- Born: Victoria Mwaka Luwero district
- Citizenship: Ugandan
- Education: PhD in Geography, Makerere University,
- Notable work: First Female and Geographer to hold a PhD in Uganda
- Political party: National Resistance Movement
- Spouse: Abel Walwasa Mwaka Deceased in 2016

= Victoria Mwaka =

Ugandan geography professor

Victoria Mwaka is a Ugandan geography professor, politician and women's-rights activist based in Luweero district, Uganda.

== Background and education ==
She was born in Makulubita in Luweero District. She is a teacher, professor and politician. She holds a PhD in Geography attained from Makerere University.
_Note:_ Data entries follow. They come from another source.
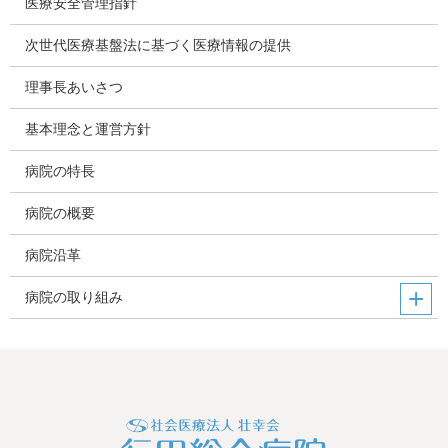
医療安全管理指針
次世代医療基盤法に基づく医療情報の提供
理事長あいさつ
基本理念と運営方針
病院の特長
病院の概要
病院沿革
病院の取り組み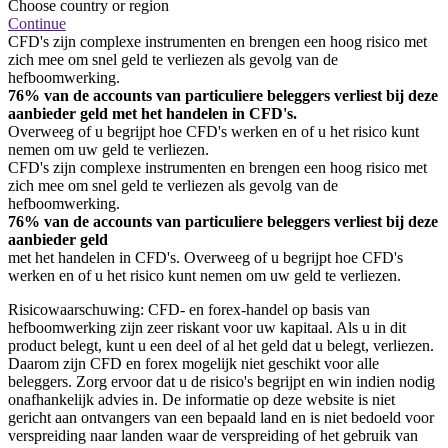
Choose country or region
Continue
CFD's zijn complexe instrumenten en brengen een hoog risico met
zich mee om snel geld te verliezen als gevolg van de
hefboomwerking.
76% van de accounts van particuliere beleggers verliest bij deze
aanbieder geld met het handelen in CFD's.
Overweeg of u begrijpt hoe CFD's werken en of u het risico kunt
nemen om uw geld te verliezen.
CFD's zijn complexe instrumenten en brengen een hoog risico met
zich mee om snel geld te verliezen als gevolg van de
hefboomwerking.
76% van de accounts van particuliere beleggers verliest bij deze
aanbieder geld
met het handelen in CFD's. Overweeg of u begrijpt hoe CFD's
werken en of u het risico kunt nemen om uw geld te verliezen.
Risicowaarschuwing: CFD- en forex-handel op basis van
hefboomwerking zijn zeer riskant voor uw kapitaal. Als u in dit
product belegt, kunt u een deel of al het geld dat u belegt, verliezen.
Daarom zijn CFD en forex mogelijk niet geschikt voor alle
beleggers. Zorg ervoor dat u de risico's begrijpt en win indien nodig
onafhankelijk advies in. De informatie op deze website is niet
gericht aan ontvangers van een bepaald land en is niet bedoeld voor
verspreiding naar landen waar de verspreiding of het gebruik van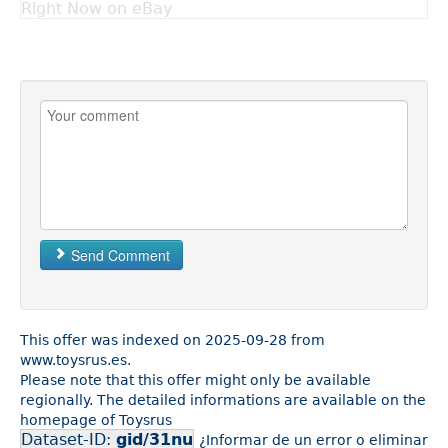
Right Now on eBay
Send Comment
This offer was indexed on 2025-09-28 from
www.toysrus.es.
Please note that this offer might only be available
regionally. The detailed informations are available on the
homepage of Toysrus
Dataset-ID:
gid/31nu
¿Informar de un error o eliminar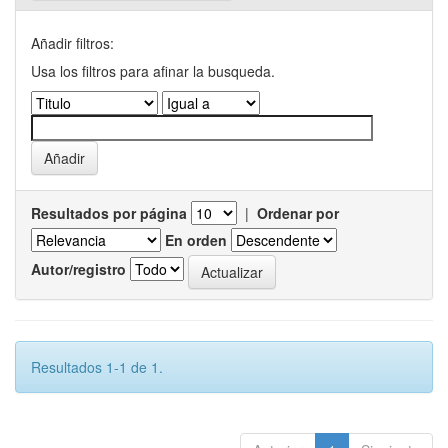
Añadir filtros:
Usa los filtros para afinar la busqueda.
Resultados por página
|
Ordenar por
En orden
Autor/registro
Resultados 1-1 de 1.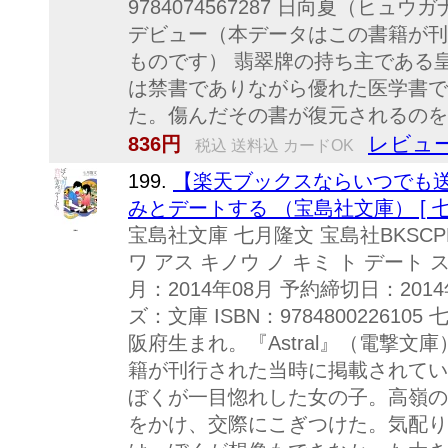
9784074567287 日向夏（ヒ
デビュー（本データはこの書籍が刊
ものです） 翡翠牌の持ち主である
は禁書でありながら優れた医学書で
た。傷んだその書が復元されるのを待
レビュー
836円
税込 送料込 カードOK
199.
【楽天ブックスならいつでも送
みとデートする （宝島社文庫） [ 七
宝島社文庫 七月隆文 宝島社BKSCPN_【b
ワ アス キノウ ノ キミ ト デート
月：2014年08月 予約締切日：2014
ズ：文庫 ISBN：97848002261
阪府生まれ。『Astral』（電撃
籍が刊行された当時に掲載されてい
ぼくが一目惚れした女の子。高嶺の
をかけ、交際にこぎつけた。気配り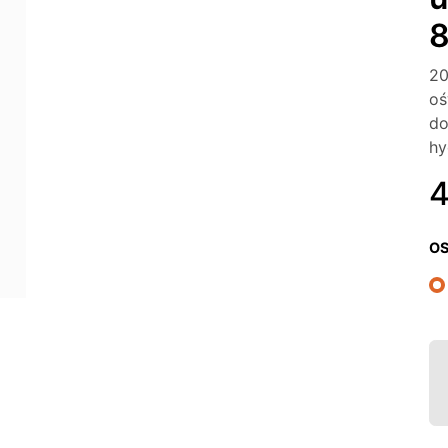
20
oś
do
hy
O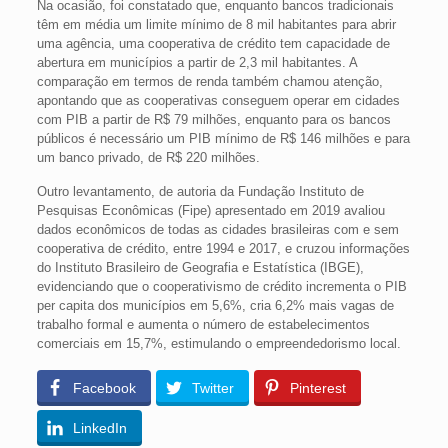
Na ocasião, foi constatado que, enquanto bancos tradicionais
têm em média um limite mínimo de 8 mil habitantes para abrir
uma agência, uma cooperativa de crédito tem capacidade de
abertura em municípios a partir de 2,3 mil habitantes. A
comparação em termos de renda também chamou atenção,
apontando que as cooperativas conseguem operar em cidades
com PIB a partir de R$ 79 milhões, enquanto para os bancos
públicos é necessário um PIB mínimo de R$ 146 milhões e para
um banco privado, de R$ 220 milhões.
Outro levantamento, de autoria da Fundação Instituto de
Pesquisas Econômicas (Fipe) apresentado em 2019 avaliou
dados econômicos de todas as cidades brasileiras com e sem
cooperativa de crédito, entre 1994 e 2017, e cruzou informações
do Instituto Brasileiro de Geografia e Estatística (IBGE),
evidenciando que o cooperativismo de crédito incrementa o PIB
per capita dos municípios em 5,6%, cria 6,2% mais vagas de
trabalho formal e aumenta o número de estabelecimentos
comerciais em 15,7%, estimulando o empreendedorismo local.
Facebook
Twitter
Pinterest
LinkedIn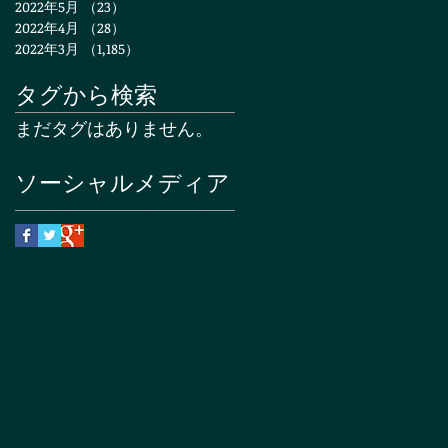
2022年5月
（23）
23件の記事
2022年4月
（28）
28件の記事
2022年3月
（1,185）
1,185件の記事
タグから検索
まだタグはありません。
ソーシャルメディア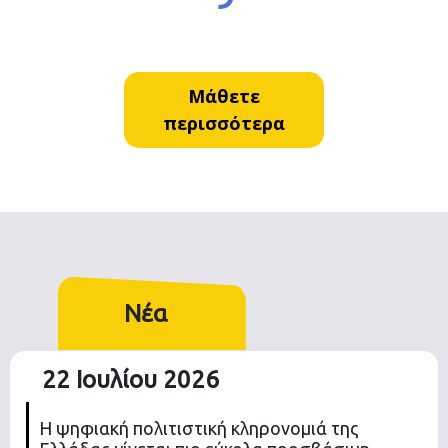
Μάθετε
περισσότερα
Νέα
22 Ιουλίου 2026
Η ψηφιακή πολιτιστική κληρονομιά της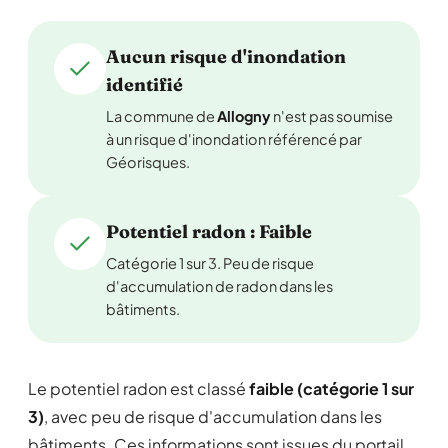
Aucun risque d'inondation
identifié
La commune de
Allogny
n'est pas soumise
à un risque d'inondation référencé par
Géorisques.
Potentiel radon : Faible
Catégorie 1 sur 3. Peu de risque
d'accumulation de radon dans les
bâtiments.
Le potentiel radon est classé
faible (catégorie 1 sur
3)
, avec peu de risque d'accumulation dans les
bâtiments. Ces informations sont issues du portail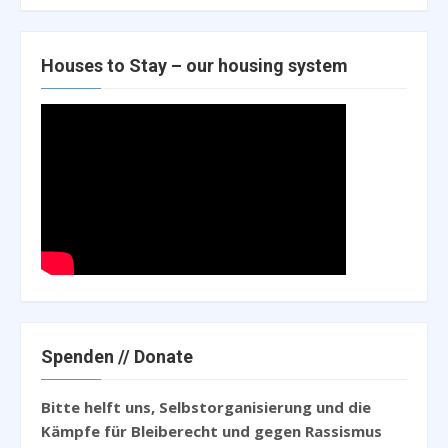
Houses to Stay – our housing system
Spenden // Donate
Bitte helft uns, Selbstorganisierung und die
Kämpfe für Bleiberecht und gegen Rassismus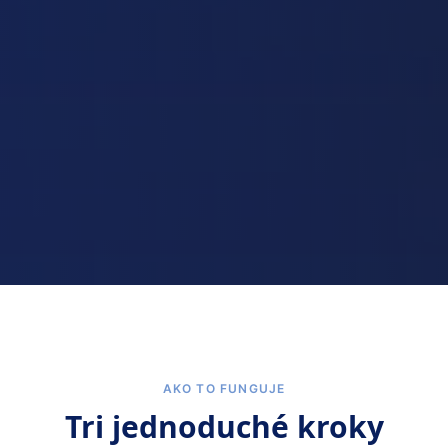
AKO TO FUNGUJE
Tri jednoduché kroky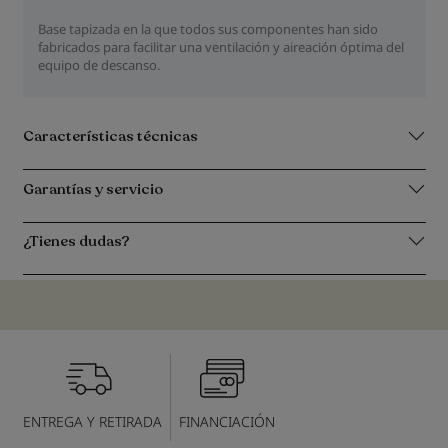
Base tapizada en la que todos sus componentes han sido
fabricados para facilitar una ventilación y aireación óptima del
equipo de descanso.
Características técnicas
Garantías y servicio
¿Tienes dudas?
ENTREGA Y RETIRADA
FINANCIACIÓN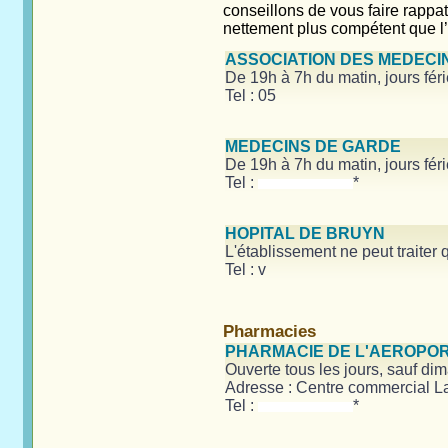
conseillons de vous faire rappa
nettement plus compétent que l
ASSOCIATION DES MEDECI
De 19h à 7h du matin, jours fér
Tel : 05
MEDECINS DE GARDE
De 19h à 7h du matin, jours fér
Tel :
*
HOPITAL DE BRUYN
L'établissement ne peut traiter 
Tel : v
Pharmacies
PHARMACIE DE L'AEROPO
Ouverte tous les jours, sauf d
Adresse : Centre commercial 
Tel :
*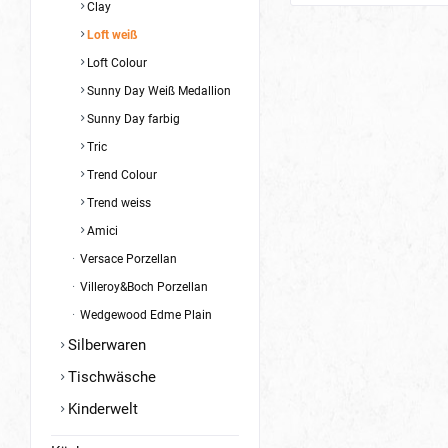
Clay
Loft weiß
Loft Colour
Sunny Day Weiß Medallion
Sunny Day farbig
Tric
Trend Colour
Trend weiss
Amici
Versace Porzellan
Villeroy&Boch Porzellan
Wedgewood Edme Plain
Silberwaren
Tischwäsche
Kinderwelt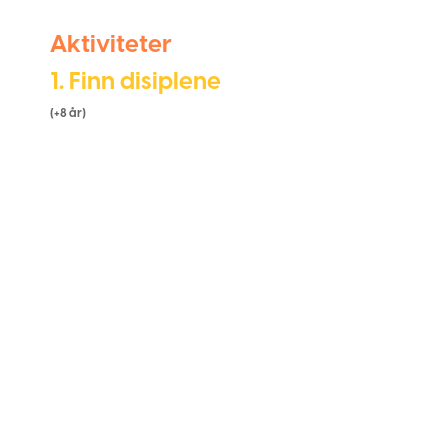
Aktiviteter
1. Finn disiplene
(+8 år)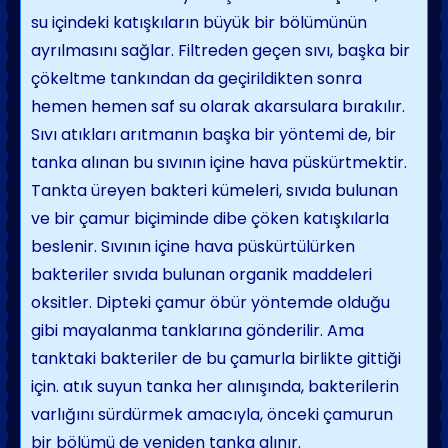
su içindeki katışkıların büyük bir bölümünün
ayrılmasını sağlar. Filtreden geçen sıvı, başka bir
çökeltme tankından da geçirildikten sonra
hemen hemen saf su olarak akarsulara bıra­kılır.
Sıvı atıkları arıtmanın başka bir yöntemi de, bir
tanka alınan bu sıvının içine hava püskürtmektir.
Tankta üreyen bakteri kümeleri, sıvıda bulunan
ve bir çamur biçiminde dibe çöken katışkılarla
beslenir. Sıvının içine hava püskürtülürken
bakteriler sıvıda bulu­nan organik maddeleri
oksitler. Dipteki ça­mur öbür yöntemde olduğu
gibi mayalanma tanklarına gönderilir. Ama
tanktaki bakteri­ler de bu çamurla birlikte gittiği
için. atık suyun tanka her alınışında, bakterilerin
varlı­ğını sürdürmek amacıyla, önceki çamurun
bir bölümü de yeniden tanka alınır.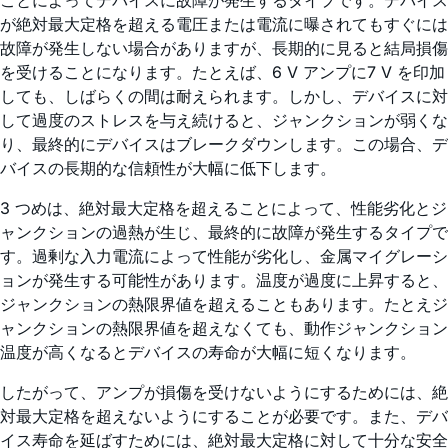
ことによってデバイスに故障が発生するタイプです。デバイス
が絶対最大定格を超える電圧または電流に曝されてもすぐには
故障が発生しない場合がありますが、長期的に見ると結局損傷
を受けることになります。たとえば、6 V アンプに7 V を印加
しても、しばらくの間は耐えられます。しかし、デバイスに対
して過度のストレスを与え続けると、ジャンクションが弱くな
り、最終的にデバイスはブレークダウンします。この場合、デ
バイスの長期的な信頼性が大幅に低下します。
3 つめは、絶対最大定格を超えることによって、性能劣化とジ
ャンクションの過熱が生じ、最終的に故障が発生するタイプで
す。過剰な入力電流によって性能が劣化し、金属マイグレーシ
ョンが発生する可能性があります。温度が過度に上昇すると、
ジャンクションの熱限界値を超えることもあります。たとえジ
ャンクションの熱限界値を超えなくても、動作ジャンクション
温度が高くなるとデバイスの寿命が大幅に短くなります。
したがって、アンプが損傷を受けないようにするためには、絶
対最大定格を超えないようにすることが必要です。また、デバ
イス寿命を延ばすためには、絶対最大定格に対して十分な安全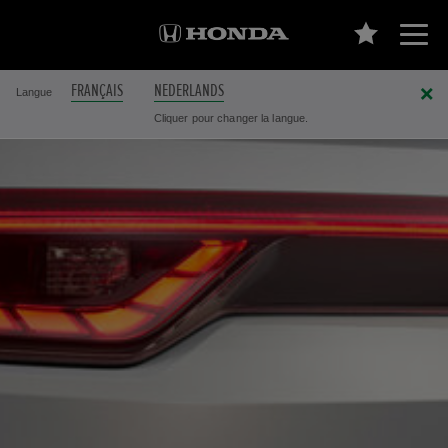
FRANÇAIS
NEDERLANDS
Langue
Cliquer pour changer la langue.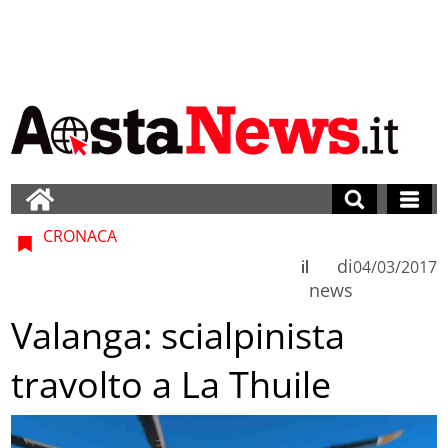
CRONACA
di
il
04/03/2017
news
Valanga: scialpinista
travolto a La Thuile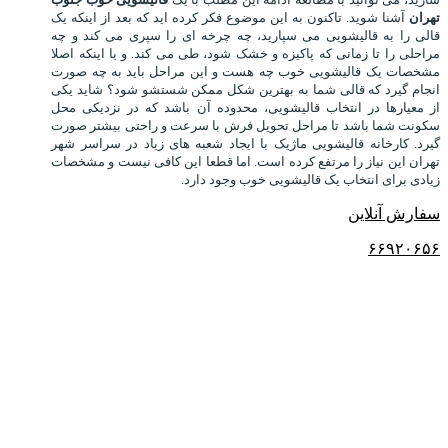
تهران
آشنا شوید.
تاکنون به این موضوع فکر کرده اید که بعد از اینکه یک
قالی را به قالیشویی می سپارید، چه چرخه ای را سپری می کند و چه
مراحلی را تا زمانی که پاکیزه و خشک شود، طی می کند. و یا اینکه اصلا
مشخصات یک قالیشویی خوب چه هست و این مراحل باید به چه صورت
انجام گیرد که قالی شما به بهترین شکل ممکن شستشو شود؟ شاید یکی
از معیارها در انتخاب قالیشویی، محدوده آن باشد که در نزدیکی محل
سکونت شما باشد تا مراحل تحویل فرش با سرعت و راحتی بیشتر صورت
گیرد. کارخانه قالیشویی ماژیک با ایجاد شعبه های زیاد در سراسر شهر
تهران این نیاز را مرتفع کرده است. اما قطعا این کافی نیست و مشخصات
زیادی برای انتخاب یک قالیشویی خوب وجود دارد.
سفارش آنلاین
۶۶۹۲۰۶۵۶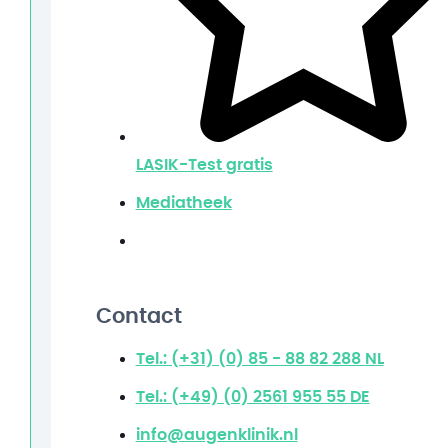
LASIK-Test
gratis
Mediatheek
Contact
Tel.: (+31) (0) 85 - 88 82 288
NL
Tel.: (+49) (0) 2561 955 55
DE
info@augenklinik.nl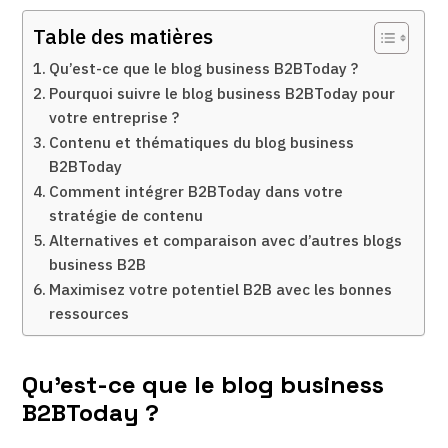
Table des matières
Qu’est-ce que le blog business B2BToday ?
Pourquoi suivre le blog business B2BToday pour
votre entreprise ?
Contenu et thématiques du blog business
B2BToday
Comment intégrer B2BToday dans votre
stratégie de contenu
Alternatives et comparaison avec d’autres blogs
business B2B
Maximisez votre potentiel B2B avec les bonnes
ressources
Qu’est-ce que le blog business
B2BToday ?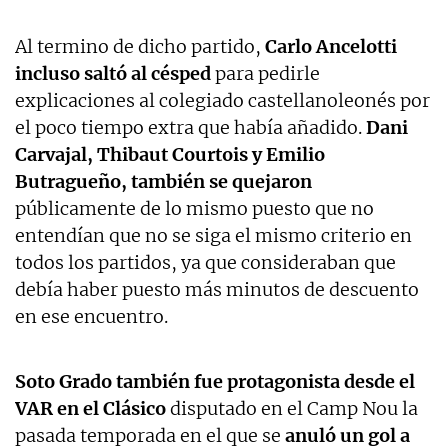
Al termino de dicho partido,
Carlo Ancelotti
incluso saltó al césped
para pedirle
explicaciones al colegiado castellanoleonés por
el poco tiempo extra que había añadido.
Dani
Carvajal, Thibaut Courtois y Emilio
Butragueño, también se quejaron
públicamente de lo mismo puesto que no
entendían que no se siga el mismo criterio en
todos los partidos, ya que consideraban que
debía haber puesto más minutos de descuento
en ese encuentro.
Soto Grado también fue protagonista desde el
VAR en el Clásico
disputado en el Camp Nou la
pasada temporada en el que se
anuló un gol a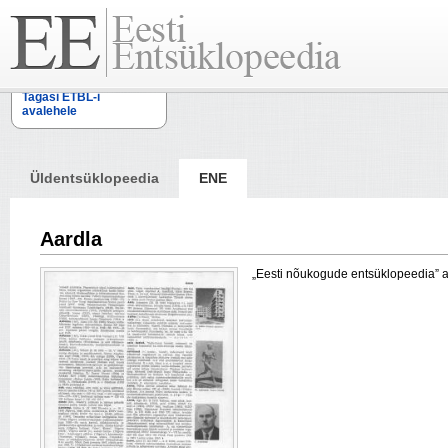
Tagasi ETBL-i
avalehele
Üldentsüklopeedia
ENE
Aardla
„Eesti nõukogude entsüklopeedia” arti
== Career before politics ==
She started teaching in 1969 and she became an Assistant lecturer, Associate professor of geography and later headed the Geography Department at Makerere University twice from 1975. She became a professor of Geography in 1991 making her the first Female and Geographer to hold a PhD. She spearheaded the establishment of the school of women and gender studies and directed the program until she became the Deputy Chairperson of the Constituent Assembly between 1994 and 1995. She was the lead researcher in the Liberia research study.

== Political career ==
She joined politics in 1996 when she emerged as winner as the women representative member of parliament for Luweero District and officially retired from active politics in 2011

== Personal life ==
She was married to Abel Mwaka who passed on in 2016. Her career started as a teacher in 1969 and in 1993 she founded Victoria Model Secondary School in Luweero Town Council to offer affordable education for the girl-child. She was also nominated as the Head of Hospital Management Committee for Luweero District and was approved by the Luweero District council.